Task brief » Omit the pictures and output every entry below exactly as written.

(Electronics engineering source data)
==========
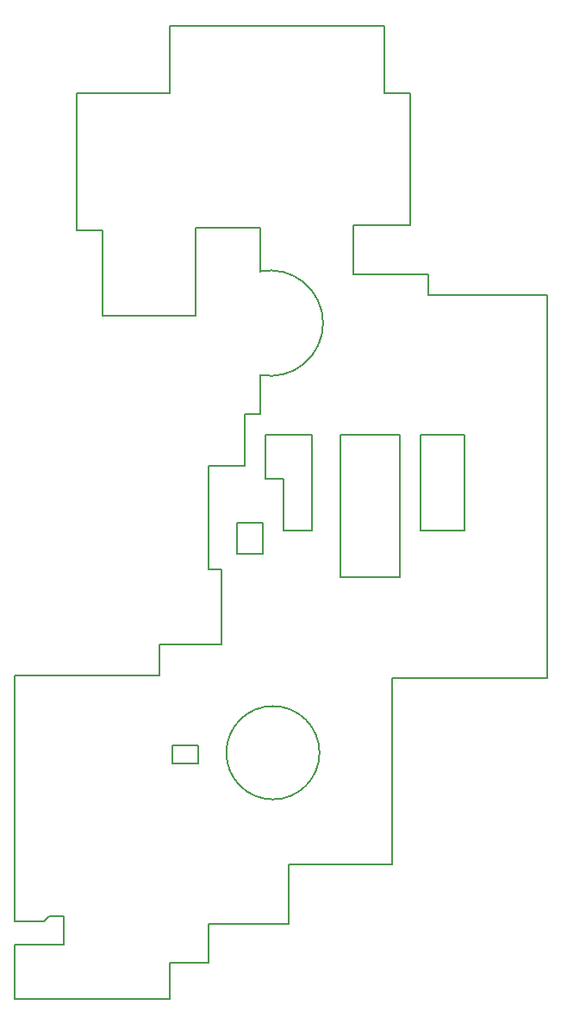
<source format=gm1>
G04 #@! TF.GenerationSoftware,KiCad,Pcbnew,(5.0.1)-4*
G04 #@! TF.CreationDate,2019-03-10T19:06:40+01:00*
G04 #@! TF.ProjectId,wiihdmi_wmi,77696968646D695F776D692E6B696361,rev?*
G04 #@! TF.SameCoordinates,Original*
G04 #@! TF.FileFunction,Profile,NP*
%FSLAX46Y46*%
G04 Gerber Fmt 4.6, Leading zero omitted, Abs format (unit mm)*
G04 Created by KiCad (PCBNEW (5.0.1)-4) date 10.03.2019 19:06:40*
%MOMM*%
%LPD*%
G01*
G04 APERTURE LIST*
%ADD10C,0.150000*%
%ADD11C,0.200000*%
G04 APERTURE END LIST*
D10*
X59182000Y-160274000D02*
X59182000Y-160909000D01*
X58801000Y-160274000D02*
X59182000Y-160274000D01*
X57785000Y-160274000D02*
X58801000Y-160274000D01*
X57277000Y-160782000D02*
X57785000Y-160274000D01*
X54356000Y-160782000D02*
X57277000Y-160782000D01*
X59182000Y-160782000D02*
X59182000Y-163068000D01*
X54356000Y-168402000D02*
X59182000Y-168402000D01*
X54356000Y-163068000D02*
X54356000Y-168402000D01*
X59182000Y-163068000D02*
X54356000Y-163068000D01*
X78486000Y-110998000D02*
X78486000Y-107188000D01*
X78486000Y-92710000D02*
X78486000Y-97028000D01*
X78485999Y-97028001D02*
G75*
G02X78486001Y-107187999I1016001J-5079999D01*
G01*
X92202000Y-113030000D02*
X92202000Y-127000000D01*
X86360000Y-113030000D02*
X86360000Y-127000000D01*
X86360000Y-127000000D02*
X92202000Y-127000000D01*
X94234000Y-122428000D02*
X98552000Y-122428000D01*
X94234000Y-113030000D02*
X94234000Y-122428000D01*
X98552000Y-113030000D02*
X94234000Y-113030000D01*
X86360000Y-113030000D02*
X92202000Y-113030000D01*
X80772000Y-122428000D02*
X83566000Y-122428000D01*
X78994000Y-113030000D02*
X83566000Y-113030000D01*
X83566000Y-113030000D02*
X83566000Y-122428000D01*
X78486000Y-110998000D02*
X76962000Y-110998000D01*
X69596000Y-79502000D02*
X69596000Y-72898000D01*
X60452000Y-79502000D02*
X69596000Y-79502000D01*
X60452000Y-92964000D02*
X60452000Y-79502000D01*
X62992000Y-92964000D02*
X60452000Y-92964000D01*
X62992000Y-101346000D02*
X62992000Y-92964000D01*
X72136000Y-101346000D02*
X62992000Y-101346000D01*
X72136000Y-92710000D02*
X72136000Y-101346000D01*
X72136000Y-92710000D02*
X78486000Y-92710000D01*
X78994000Y-117348000D02*
X78994000Y-113030000D01*
X80772000Y-117348000D02*
X78994000Y-117348000D01*
X80772000Y-122428000D02*
X80772000Y-117348000D01*
X98552000Y-113030000D02*
X98552000Y-122428000D01*
X76200000Y-124714000D02*
X76200000Y-121666000D01*
X78740000Y-124714000D02*
X76200000Y-124714000D01*
X78740000Y-121666000D02*
X78740000Y-124714000D01*
X76200000Y-121666000D02*
X78740000Y-121666000D01*
X69850000Y-145288000D02*
X69850000Y-143510000D01*
X72390000Y-145288000D02*
X69850000Y-145288000D01*
X72390000Y-143510000D02*
X72390000Y-145288000D01*
X69850000Y-143510000D02*
X72390000Y-143510000D01*
X84335050Y-144272000D02*
G75*
G03X84335050Y-144272000I-4579050J0D01*
G01*
D11*
X76962000Y-110998000D02*
X78232000Y-110998000D01*
X76962000Y-116078000D02*
X76962000Y-110998000D01*
X73406000Y-116078000D02*
X76962000Y-116078000D01*
X73406000Y-126238000D02*
X73406000Y-116078000D01*
X74676000Y-126238000D02*
X73406000Y-126238000D01*
X74676000Y-133604000D02*
X74676000Y-126238000D01*
X68580000Y-133604000D02*
X74676000Y-133604000D01*
X68580000Y-136652000D02*
X68580000Y-133604000D01*
X54356000Y-136652000D02*
X68580000Y-136652000D01*
X54356000Y-160782000D02*
X54356000Y-136652000D01*
X69596000Y-168402000D02*
X59182000Y-168402000D01*
X69596000Y-164846000D02*
X69596000Y-168402000D01*
X73406000Y-164846000D02*
X69596000Y-164846000D01*
X73406000Y-161036000D02*
X73406000Y-164846000D01*
X81280000Y-161036000D02*
X73406000Y-161036000D01*
X81280000Y-155194000D02*
X81280000Y-161036000D01*
X91440000Y-155194000D02*
X81280000Y-155194000D01*
X91440000Y-136906000D02*
X91440000Y-155194000D01*
X106680000Y-136906000D02*
X91440000Y-136906000D01*
X106680000Y-99314000D02*
X106680000Y-136906000D01*
X94996000Y-99314000D02*
X106680000Y-99314000D01*
X94996000Y-97282000D02*
X94996000Y-99314000D01*
X87630000Y-97282000D02*
X94996000Y-97282000D01*
X87630000Y-92456000D02*
X87630000Y-97282000D01*
X93218000Y-92456000D02*
X87630000Y-92456000D01*
X93218000Y-79502000D02*
X93218000Y-92456000D01*
X90678000Y-79502000D02*
X93218000Y-79502000D01*
X90678000Y-72898000D02*
X90678000Y-79502000D01*
X69596000Y-72898000D02*
X90678000Y-72898000D01*
M02*

</source>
==========
Solution below »
<source format=gm1>
G04 #@! TF.GenerationSoftware,KiCad,Pcbnew,(5.0.1)-4*
G04 #@! TF.CreationDate,2019-03-10T19:06:40+01:00*
G04 #@! TF.ProjectId,wiihdmi_wmi,77696968646D695F776D692E6B696361,rev?*
G04 #@! TF.SameCoordinates,Original*
G04 #@! TF.FileFunction,Profile,NP*
%FSLAX46Y46*%
G04 Gerber Fmt 4.6, Leading zero omitted, Abs format (unit mm)*
G04 Created by KiCad (PCBNEW (5.0.1)-4) date 10.03.2019 19:06:40*
%MOMM*%
%LPD*%
G01*
G04 APERTURE LIST*
%ADD10C,0.150000*%
%ADD11C,0.200000*%
G04 APERTURE END LIST*
D10*
X59182000Y-160274000D02*
X59182000Y-160909000D01*
X58801000Y-160274000D02*
X59182000Y-160274000D01*
X57785000Y-160274000D02*
X58801000Y-160274000D01*
X57277000Y-160782000D02*
X57785000Y-160274000D01*
X54356000Y-160782000D02*
X57277000Y-160782000D01*
X59182000Y-160782000D02*
X59182000Y-163068000D01*
X54356000Y-168402000D02*
X59182000Y-168402000D01*
X54356000Y-163068000D02*
X54356000Y-168402000D01*
X59182000Y-163068000D02*
X54356000Y-163068000D01*
X78486000Y-110998000D02*
X78486000Y-107188000D01*
X78486000Y-92710000D02*
X78486000Y-97028000D01*
X78485999Y-97028001D02*
G75*
G02X78486001Y-107187999I1016001J-5079999D01*
G01*
X92202000Y-113030000D02*
X92202000Y-127000000D01*
X86360000Y-113030000D02*
X86360000Y-127000000D01*
X86360000Y-127000000D02*
X92202000Y-127000000D01*
X94234000Y-122428000D02*
X98552000Y-122428000D01*
X94234000Y-113030000D02*
X94234000Y-122428000D01*
X98552000Y-113030000D02*
X94234000Y-113030000D01*
X86360000Y-113030000D02*
X92202000Y-113030000D01*
X80772000Y-122428000D02*
X83566000Y-122428000D01*
X78994000Y-113030000D02*
X83566000Y-113030000D01*
X83566000Y-113030000D02*
X83566000Y-122428000D01*
X78486000Y-110998000D02*
X76962000Y-110998000D01*
X69596000Y-79502000D02*
X69596000Y-72898000D01*
X60452000Y-79502000D02*
X69596000Y-79502000D01*
X60452000Y-92964000D02*
X60452000Y-79502000D01*
X62992000Y-92964000D02*
X60452000Y-92964000D01*
X62992000Y-101346000D02*
X62992000Y-92964000D01*
X72136000Y-101346000D02*
X62992000Y-101346000D01*
X72136000Y-92710000D02*
X72136000Y-101346000D01*
X72136000Y-92710000D02*
X78486000Y-92710000D01*
X78994000Y-117348000D02*
X78994000Y-113030000D01*
X80772000Y-117348000D02*
X78994000Y-117348000D01*
X80772000Y-122428000D02*
X80772000Y-117348000D01*
X98552000Y-113030000D02*
X98552000Y-122428000D01*
X76200000Y-124714000D02*
X76200000Y-121666000D01*
X78740000Y-124714000D02*
X76200000Y-124714000D01*
X78740000Y-121666000D02*
X78740000Y-124714000D01*
X76200000Y-121666000D02*
X78740000Y-121666000D01*
X69850000Y-145288000D02*
X69850000Y-143510000D01*
X72390000Y-145288000D02*
X69850000Y-145288000D01*
X72390000Y-143510000D02*
X72390000Y-145288000D01*
X69850000Y-143510000D02*
X72390000Y-143510000D01*
X84335050Y-144272000D02*
G75*
G03X84335050Y-144272000I-4579050J0D01*
G01*
D11*
X76962000Y-110998000D02*
X78232000Y-110998000D01*
X76962000Y-116078000D02*
X76962000Y-110998000D01*
X73406000Y-116078000D02*
X76962000Y-116078000D01*
X73406000Y-126238000D02*
X73406000Y-116078000D01*
X74676000Y-126238000D02*
X73406000Y-126238000D01*
X74676000Y-133604000D02*
X74676000Y-126238000D01*
X68580000Y-133604000D02*
X74676000Y-133604000D01*
X68580000Y-136652000D02*
X68580000Y-133604000D01*
X54356000Y-136652000D02*
X68580000Y-136652000D01*
X54356000Y-160782000D02*
X54356000Y-136652000D01*
X69596000Y-168402000D02*
X59182000Y-168402000D01*
X69596000Y-164846000D02*
X69596000Y-168402000D01*
X73406000Y-164846000D02*
X69596000Y-164846000D01*
X73406000Y-161036000D02*
X73406000Y-164846000D01*
X81280000Y-161036000D02*
X73406000Y-161036000D01*
X81280000Y-155194000D02*
X81280000Y-161036000D01*
X91440000Y-155194000D02*
X81280000Y-155194000D01*
X91440000Y-136906000D02*
X91440000Y-155194000D01*
X106680000Y-136906000D02*
X91440000Y-136906000D01*
X106680000Y-99314000D02*
X106680000Y-136906000D01*
X94996000Y-99314000D02*
X106680000Y-99314000D01*
X94996000Y-97282000D02*
X94996000Y-99314000D01*
X87630000Y-97282000D02*
X94996000Y-97282000D01*
X87630000Y-92456000D02*
X87630000Y-97282000D01*
X93218000Y-92456000D02*
X87630000Y-92456000D01*
X93218000Y-79502000D02*
X93218000Y-92456000D01*
X90678000Y-79502000D02*
X93218000Y-79502000D01*
X90678000Y-72898000D02*
X90678000Y-79502000D01*
X69596000Y-72898000D02*
X90678000Y-72898000D01*
M02*

</source>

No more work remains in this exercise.